January 27,2015 13:28

And this is what makes life interesting

On the days of tragedy in Gyumri, I was reading “condemning” and “moral inquisition” resembling posts on the Facebook about why we are smiling, why we are photographing, why we you going to cafés  and so on. It seems to me that it is a wrong approach. Each one takes his grief in his own way. Similarly, each one contacts his relatives in his own way, spends his leisure in his own way, loves his favorite music and watches the films which he likes. None of us can assume the role of the judge and say this is right and this is wrong.

The vast majority of the population in Armenia (in fact, not only elderly women and not only in the kitchen) spends most of the day by discussing someone else’s life.

In Europe, people are more restrained. Especially, in the north. In Finland, for example, people can gather around the table and be silent, it is not a tradition there “to share grieves and sorrows.” You can meet with people in the cafés who are sitting at different tables and are silent. And since there like throughout the Europe it is accepted to respect the right for private life, no one tries to approach and start conversation. Finns also bear the suffering in silence.
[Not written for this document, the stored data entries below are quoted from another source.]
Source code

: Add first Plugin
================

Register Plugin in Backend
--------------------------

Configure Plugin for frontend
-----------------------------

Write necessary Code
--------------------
This courage helped them to bear Russian domination with dignity, many bloody wars, as well as unfavorable weather conditions. Berthold Friedrich Brecht ironically wrote about the Finns that they “were silent in two languages” at the railway station. Meaning, Finnish and Swedish.
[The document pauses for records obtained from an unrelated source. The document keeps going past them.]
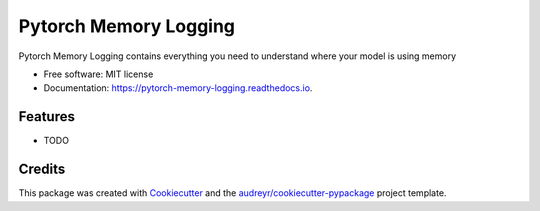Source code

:======================
Pytorch Memory Logging
======================


.. image:: https://img.shields.io/pypi/v/pytorch_memory_logging.svg
        :target: https://pypi.python.org/pypi/pytorch_memory_logging

.. image:: https://img.shields.io/travis/quentinf00/pytorch_memory_logging.svg
        :target: https://travis-ci.org/quentinf00/pytorch_memory_logging

.. image:: https://readthedocs.org/projects/pytorch-memory-logging/badge/?version=latest
        :target: https://pytorch-memory-logging.readthedocs.io/en/latest/?badge=latest
        :alt: Documentation Status




Pytorch Memory Logging contains everything you need to understand where your model is using memory


* Free software: MIT license
* Documentation: https://pytorch-memory-logging.readthedocs.io.


Features
--------

* TODO

Credits
-------

This package was created with Cookiecutter_ and the `audreyr/cookiecutter-pypackage`_ project template.

.. _Cookiecutter: https://github.com/audreyr/cookiecutter
.. _`audreyr/cookiecutter-pypackage`: https://github.com/audreyr/cookiecutter-pypackage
I should note that being silent for some time, the vow of silence not just in western but also in eastern systems is considered a means of mental and even physical therapy. For example, Ayurveda, the Indian traditional medicine, recommends making a vow of silence for some time for gaining energy. The idea of vow of silence also exists in Christianity, both in direct meaning by focusing on divinity, and figuratively by refraining from certain topics. Here, such topics should be considered the person’s private life, family relationships, innermost feelings, if given person does not show initiative of his own to talk on such topics.
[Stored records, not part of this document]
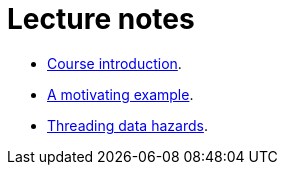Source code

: Lecture notes
=============

* link:./0-course-introduction.adoc[Course introduction].
* link:./1-a-motivating-example.adoc[A motivating example].
* link:./2-threading-data-hazards.adoc[Threading data hazards].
But if the Europeans do not poke their noses into one another’s private life, it does not mean that they are not friendly towards each other. On the contrary, they are too friendly, but only when the person in front expresses a desire for you to stretch out your hand to him. This is done in solid and systematic way, at personal and social level. School, community, church and various NGOs organize this assistance so that the “beneficiaries” are not obligated to anyone and do not have to express a public thank you to the “great benefactors”.

Personal and family matters are discussed not among neighbors and relatives by “chatter boxing” but with psychologists. Thus, limiting the number of those who have access to people’s personal lives, on the other hand, those who need it communicate with people who have professional skills.

By gossiping, discussing and condemning, we willy-nilly want to impose our ideas about life and our standards to people. And this, ultimately, makes the reality poor. Should all people were alike, it would be possible to substitute one with the other. While individuality, as it is known, is irreplaceable.